Ihsanoglu faces the challenge of confronting a party that has never lost in national elections
Antalya: By next week, a 70-year-old Turkish scholar and diplomat faces the challenge of his life: besting a political party that has never lost a national election.
It is a task next to no one expected for Ekmeleddin Ihsanoglu, the soft-spoken opposition candidate who will stand against Recep Tayyip Erdogan, Turkey’s prime minister, in the country’s first ever presidential vote on August 10.
As he travels the country with a bus full of opposition politicians, Ihsanoglu is running up against the formidable electoral machine built by Erdogan and his ruling Islamist-rooted AK party, which has won every national contest since its 2001 formation.
The opposition candidate’s key message to voters is that, if he fails in his task and Erdogan wins the presidency, Turkey faces political crisis at home and the risk of greater isolation on the world stage.
While the prime minister, often criticised for his allegedly divisive approach to politics, wants to establish an activist, executive presidency, Ihsanoglu says such an outcome would “not be a democracy but something different”.

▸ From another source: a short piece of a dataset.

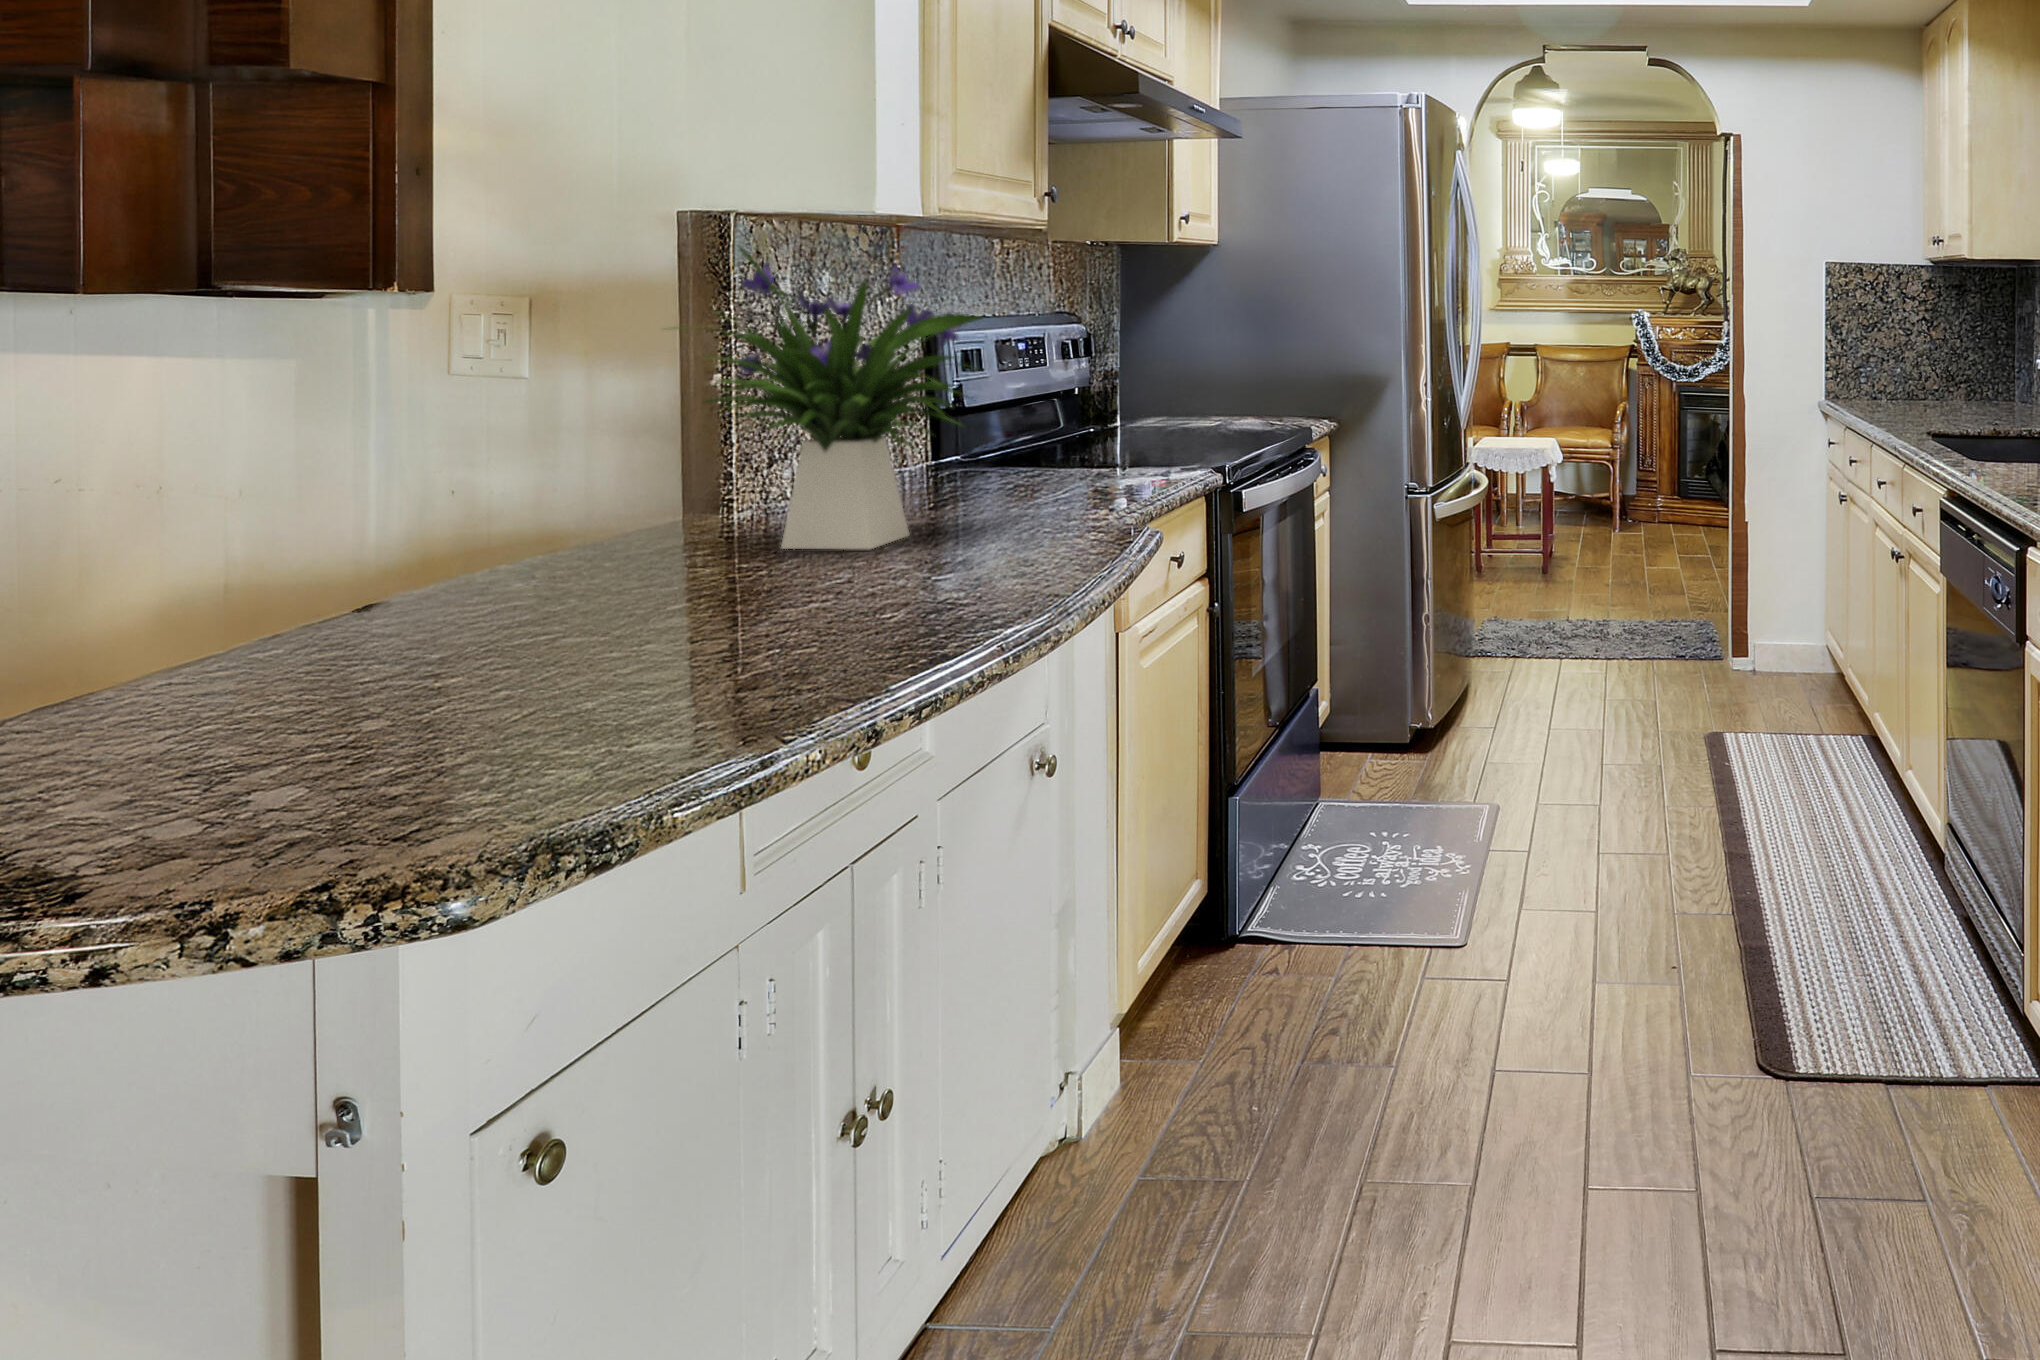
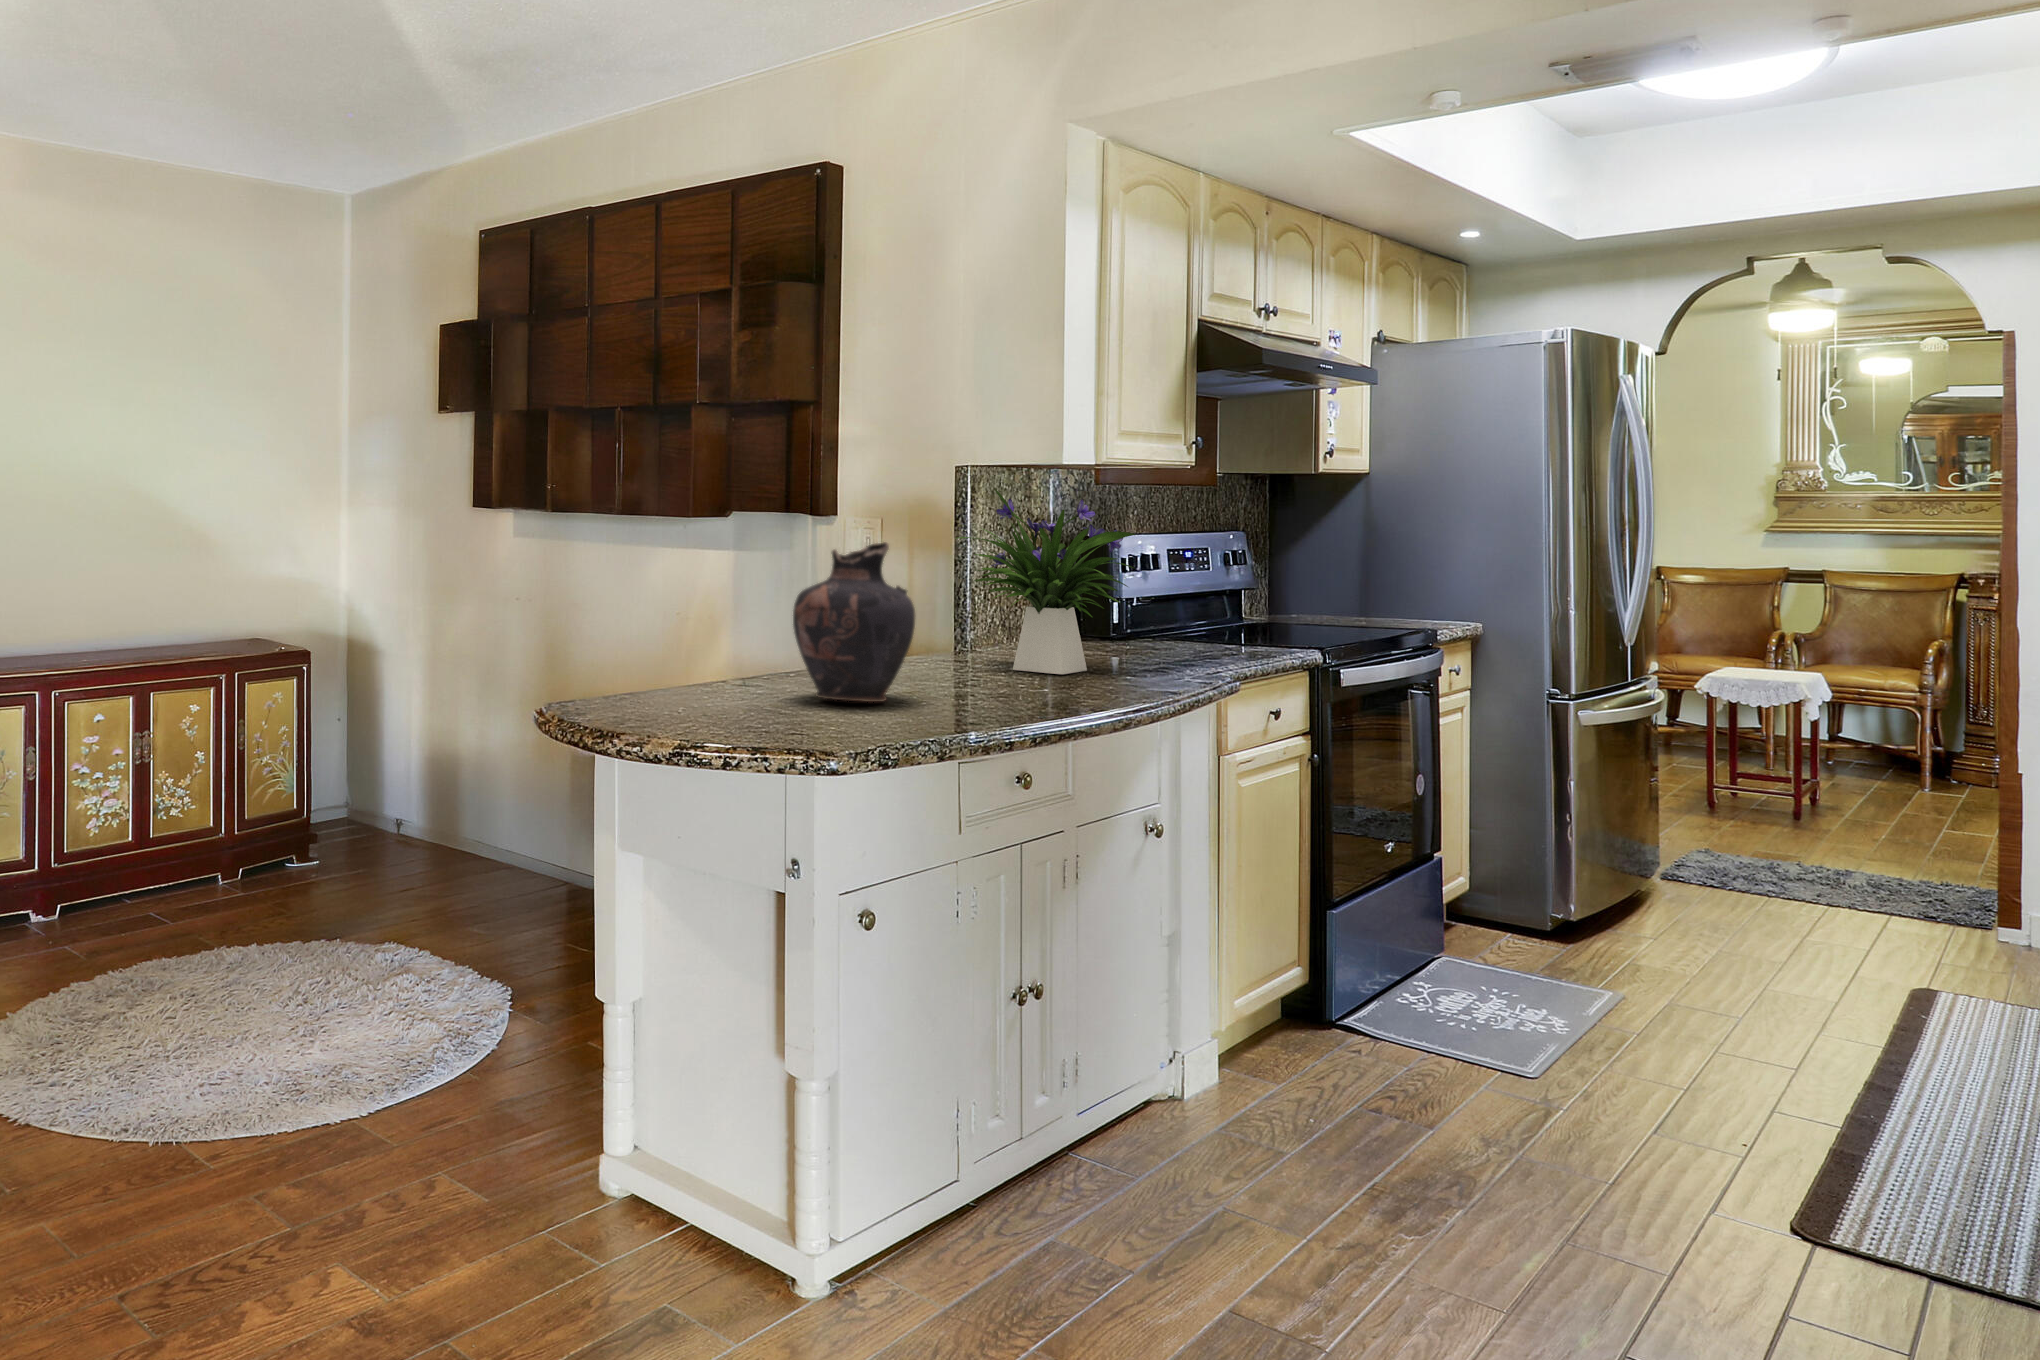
vase: none [228,337,565,694] -> present [793,542,915,702]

He says it is particularly important that Turkey’s president remain “neutral” now that the post will be directly elected for the first time, with a mandate to rival parliament.
“You need a person who would not overstep his authority,” Ihsanoglu tells the Financial Times. “The place where politics should be done - and this is how it has been for decades in Turkey - is parliament.”
He has pointed out that a previous clash between Turkey’s president and prime minister, in 2001, helped precipitate a devastating financial crisis and argues that Turkey’s economy is not currently as strong as the government depicts.
Ihsanoglu, an ingenu politician, never sought the presidency. But his resume commended him as the joint candidate of a cluster of opposition parties, including the two biggest, the secularist Republican People’s Party and the Nationalist Movement Party.
His nine-year stint at the helm of the Organisation of Islamic Cooperation, an inter-governmental body, and his background as an Islamic scholar were also seen as an opportunity for his secularist backers to look beyond their base to match Erdogan’s appeal to Turkey’s often pious masses.
But the obstacles he faces are formidable. Ihsanoglu relies on a pair of campaign buses and seats on scheduled flights to get to his campaign events. By contrast Erdogan has enjoyed the advantages of office for more than a decade, and is hugely favoured in media coverage, particularly on television.
While the barnstorming prime minister is often hailed as a campaigner of genius, the still-little known Ihsanoglu can appear diffident, reluctant to descend from the bus to address the huddles of well-wishers and eschewing large-scale rallies altogether.
On a recent stop in Antalya, a prosperous Mediterranean resort where he must pile up the vote if he is to force Erdogan to a second round vote on August 24, he was met by more affection than excitement. Plunging into the city centre, he gave no stirring speech, just a near-inaudible statement to a cluster of microphones.
Meanwhile, members of his entourage fretted that Ihsanoglu was receiving uneven support from the coalition behind him, benefiting from the secularists’ political machine but with less backing from the nationalists, some of whose voters may defect to Erdogan.
Ihsanoglu also maintains that Turkey’s ties with the rest of the world are in a parlous state. Relations are strained with much of the Middle East, including Israel, Iraq, Egypt and Saudi Arabia, while ties with western allies have also cooled.
“Turkey needs a better foreign policy and the world needs a better Turkish foreign policy,” he says. “Our relationship with the world should be based on mutual respect and mutual interest, not ideological bias.”
Ihsanoglu adds that he does not believe recent polls showing Erdogan with more than the 50 per cent support necessary to avoid a second round run-off vote and contends that his support is closing on that of the prime minister’s.
Erdogan has lampooned his polyglot opponent by calling him “mon cher” - depicting him as a member of a rarefied elite that has little contact with ordinary Turkish people. Indeed, Ihsanoglu was born and educated in Egypt, where his Islamist father lived after the establishment of the secular Turkish Republic.
By any reckoning, he has a mountain to climb and just days to do it. But, Ihsanoglu says, the voters he meets are desperate for what he offers - an idiosyncratic mixture of “change” and “stability”.
As for his own part in the campaign, he sounds almost resigned: “There are certain challenges you have to take in life.”